Implementation details

This section contains technical information about internals of the code.

Random number generator

Often subgrid models require random numbers, for this purpose SWIFT has a random number generator. The random number generator of SWIFT is based on a combination of the standard rand_r and erand48 random number generators. Since for some applications in cosmology we want to be able to sample random numbers with a probability lower than \(10^{-8}\), we could not simply use the 32-bit rand_r due to its cut-off and spacing of around \(2^{-32} \approx 2 \times 10^{-10}\). For the erand48 algorithm with 48 bits the spacing and cutoff are significantly smaller and around \(2^{-48} \approx 3.5 \times 10^{-15}\), so this is very suitable for our applications.

Reproducible random numbers

In our simulations we want to be able to reproduce the exact same random numbers if we do exactly the same simulation twice. Because of this we want to seed the random number generator in a reproducible way. In order to do this we seed with the particle ID of the current particle and the current integer simulation time.

To produce several different types of random numbers we have an additional argument called the type of random number which is basically the nth random number for the specified seed, which is added to the particle ID, thus providing a distinct state per random number type.

If the user wishes to run a simulation with a different set of random number, an option during the configuration (--with-random-seed=INT) is available. This option simply flip some bits in the initial number composed of the ID and the current simulation time through the binary operator XOR.

Implementation

Our random number generator packs the particle ID (plus the random number type) and the current simulation time as two 64-bit values, plus a constant 16-bit value, into a 144-bit buffer. This buffer is treated as an array of 9 uint16 values.

In a first pass we initialize the seed to 0 and run through the 9 uint16 values, xor-ing them with the seed and calling rand_r on the seed to advance it. Using rand_r with the thus-generated seed, we generate a sequence of 9 16-bit values and xor them with the original 144-bit buffer.

The 9 bytes of this modified buffer are then used for three passes of erand48, xor-ing the state in the same way as before. erand48 is then called one final time with the last state, producing a random double-precision value with a 48-bit mantissa.

What to do if we break the random number generator?

The most likely case is that the RNG is not strong enough for our application, in this case we could simply do multiple passes of both shuffling the state and generating the final value from the state. This increases the computational cost but will make the random number generator stronger.

An other case is that we need probabilities that are lower than \(1 \times 10^{-17}\), in this case we simply cannot use our random number generator and for example need to generate two random numbers in order to probe these low probabilities.


Generating new unique IDs

When spawning new particles (not converting them) for star formation or other similar processes, the code needs to create new unique particle IDs. This is implemented in the file space_unique_id.c and can be switched on/off in the star formation file star_formation_struct.h by setting the variable star_formation_need_unique_id to 1 or 0.

The generation of new IDs is done by computing the maximal ID present in the initial condition (across all particle types) and then attributing two batches of new, unused IDs to each MPI rank. The size of each batch is computed in the same way as the count of extra particles in order to ensure that we will have enough available IDs between two tree rebuilds (where the extra particles are regenerated).

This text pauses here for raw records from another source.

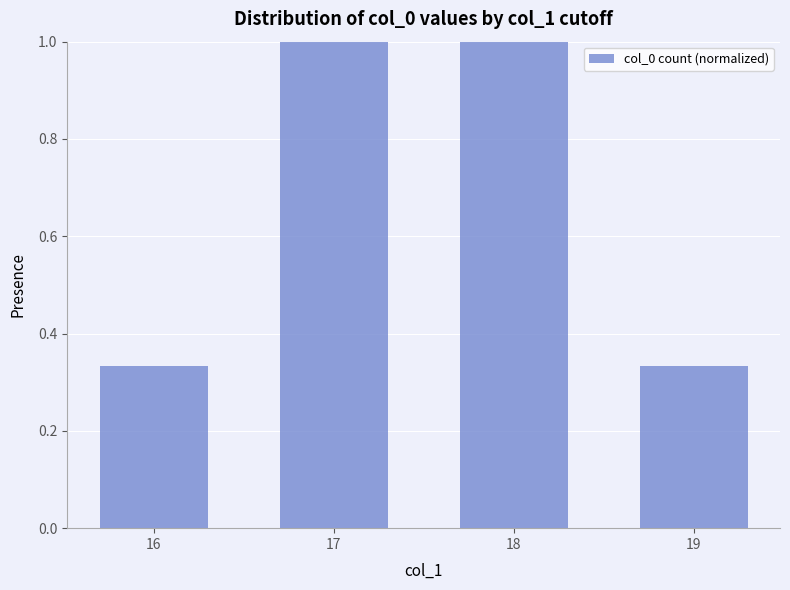

What is the maximum value shown in the chart?

1.0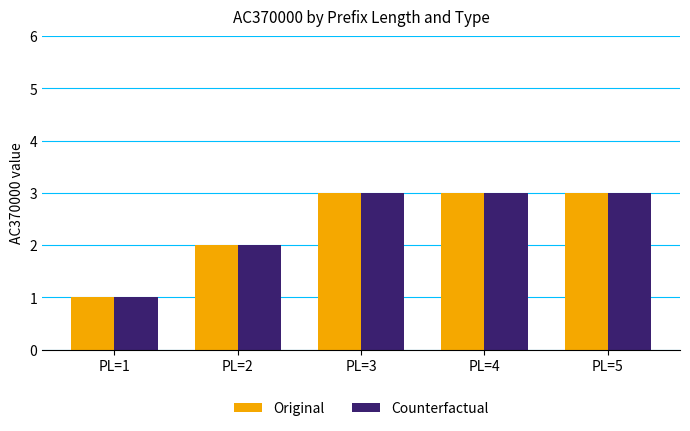

Reading left to right, list all the values displayed in this chart.

Original: PL=1=1	PL=2=2	PL=3=3	PL=4=3	PL=5=3
Counterfactual: PL=1=1	PL=2=2	PL=3=3	PL=4=3	PL=5=3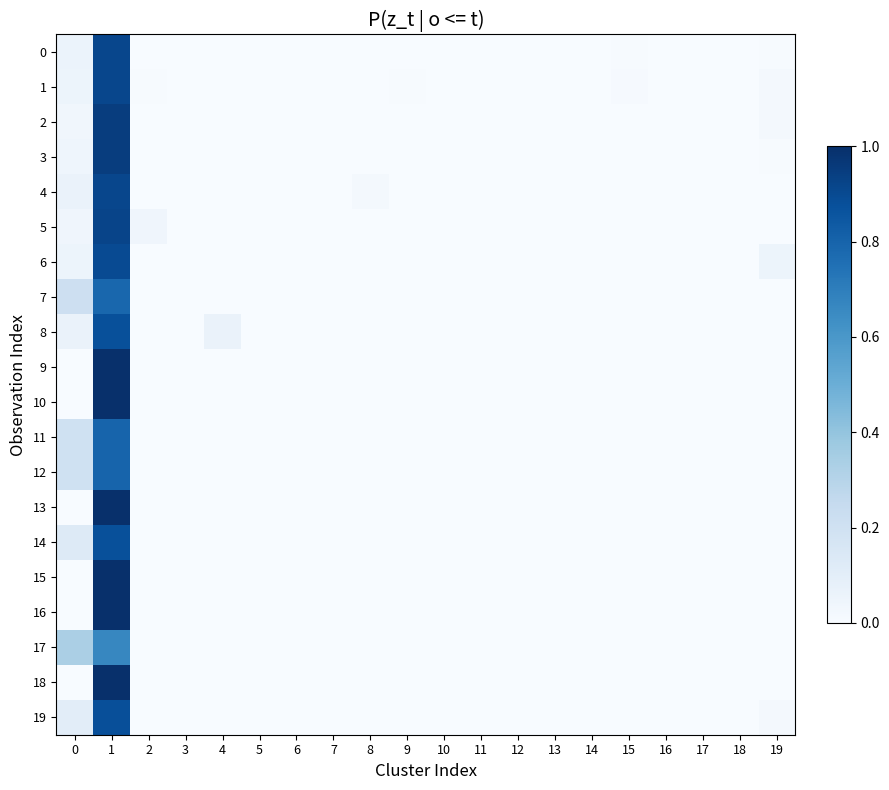

Rank the categories by 14 value from lowest to highest.

2, 3, 4, 5, 6, 7, 8, 9, 10, 11, 12, 13, 14, 15, 16, 17, 18, 19, 0, 1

When a new ID is requested, the next available ID in the first batch is returned. If the last available ID in the first batch is requested, we switch to the next batch of IDs and flag it for regeneration at the next rebuild time. If the second batch is also fully used, the code will exit with an error message 1. At each tree-rebuild steps, the ranks will request a new batch if required and make sure the batches are unique across all MPI ranks.

As we are using the maximal ID from the ICs, nothing can be done against the user providing the maximal integer possible as an ID (that can for instance be the case in some of the EAGLE ICs as the ID encode their Lagrangian position on a Peano-Hilbert curve).

1

Thanks to the size of the fresh ID batches, the code should run out of extra particles before reaching this point and triggered a new rebuild if this is allowed by the star formation scheme.